India’s gigantic showbiz sector, Bollywood included, has yet to throw up a single female comic celebrity, who headlines shows, programmes or movies, or has a popular fan-base.
India’s gigantic showbiz sector, Bollywood included, has yet to throw up a single female comic celebrity, who headlines shows, programmes or movies, or has a popular fan-base. Why is it over the decades that men have monopolized this genre — from Gope, Johnny Walker, Kishore Kumar, Om Prakash, Dhumal, Mehmood, Rajendranath, Jagdeep, Asrani, Paintal, Shakti Kapoor .... Sometimes, Bollywood heroes have donned the comic hat — Amitabh in tons of corny films with Meenakshi Sheshadri and Jaya Prada in the 1980s, Dharamendra in Chupke Chupke, Amol Palekar in Golmaal and Meri Biwi ki Shaadi; Aamir and Salman Khan in Andaaz Apna Apna; Akshay Kumar and Salman in Mujhse Shaadi Karogi; Salman in Dabangg; Shahrukh Khan in Chennai Express; Abhishek Bachchan and John Abraham in Dostana — in a desire to extend and expand their scope and range. Does the showbiz establishment believe that women cannot be as funny as men, or is it the old tried and tested misogyny on overdrive?
Film Critic Saibal Chatterjee attributes to the 500 year old parampara and Indian tradition: “This hallowed belief cuts both ways. While the richness is there, the fixation of women having specific roles allocated to them — mother, sister, wife, daughter — and the uncompromising requirement of playing them out in letter and spirit remains sacrosanct and breaking out of these roles to play joker is unthinkable! While thriving in social media times and hitting all the digital platforms with abandon is cool, as is naughty jokes among close friends, to be openly brazen, free n’ frank and exhibit comic flair physically on a public platform – theater, TV, screen – is totally chhee chhee territory! Politically incorrect and shockingly inappropriate … Log kya kahenge? Kaun shaadi karega? (what will people say? Who will marry them?”)
Ace script writer Apurva Asrani (Shahid, Citylights, Aligarh) concurs: “Chatterjee is spot-on. We have this Mother India complex and to either break free or cut loose is … blasphemy! Interestingly, it’s not that we lack female comic talent. Hema Malani in Sholay and Seeta aur Geeta, and Sridevi in Chaalbaaz, Mr. India and tons of other movies, even Juhi Chawla, Moushumi Chatterjee (Angoor) and Kangana Ranaut (Queen, Tanu Weds Manu) have exhibited fine comic flair garnering audience appreciation, but conditioned chauvinistic and tunnel-viewed values have disallowed this exciting track to come center-stage and embrace a new category. So these remain patronizing token also-ran tracks, not to be taken too seriously. Sad, but true.”

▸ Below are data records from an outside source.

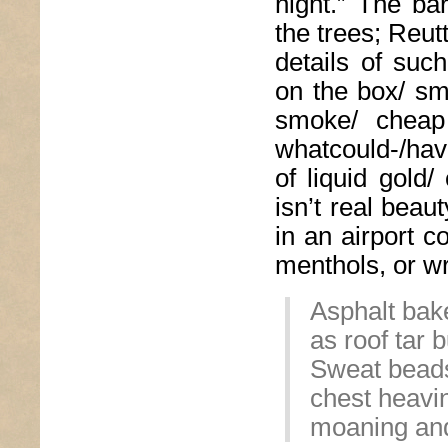
night.” The ba
the trees; Reut
details of suc
on the box/ sm
smoke/ cheap
whatcould-/hav
of liquid gold/
isn’t real beau
in an airport c
menthols, or wr
Asphalt bake
as roof tar 
Sweat beads
chest heavi
moaning and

Also, Asrani suggests that in recent times, with cheap adult comedies (Welcome, No Entry and Kya Kool Hai Hum) making the rounds, female funnies are out of sync and have little space.
Indian-born, bred and buttered New York-based female comedian Radhika Vaz brings her own comic spin to the debate. Wowing New York’s male-dominated comedy circuit with sexually frank, irreverent, female howlers, Vaz seems to have cracked the glass ceiling and attracted fans galore.
Stalking the stage, she unleashes one gem after another … “I believe that the number one reason for a woman to walk away from a spontaneous sexual encounter is … untended body hair. Anywhere — and we all know we have loads of nooks and crannies for it!” This in-your-face, funny, naughty exploration of what it is like to be a woman, in a funny, ribald fashion, has drawn US audiences. Can it work here, in similar fashion? A niche, elite, anglicized and westernized, metro-centric audience, perhaps, but its appeal is doubtful across the wider spectrum of Indian society. Chhee chhee, ganda, so ghatiya! Kitni besharam hai, yeh aurat! (Tut, tut, dirty, so cheap, how smaless is this woman).
Vaz believes that it’s about “every behavorial pattern women have been told to avoid. Proving to the world that being funny is not ladylike and won’t get us a man; being demure, quiet and allowing them to think they are the funniest guys in the room, will.”
So, there you are. Be it the wisecracks in Comedy Nights with Kapil, where women are the butt of all jokes, not the driving force, and males (Gutthi) play women with crass, broad strokes to an audience begging for more — or the super-fat Bharati (shades of yesteryears Tun Tun and Manorama?) doing her number — comedy nights are strictly a men only affair. Ellen? Tina Fey? Sarah Silverman? Whoopee Goldberg? In mainstream Indian showbiz platforms? That would be a real joke.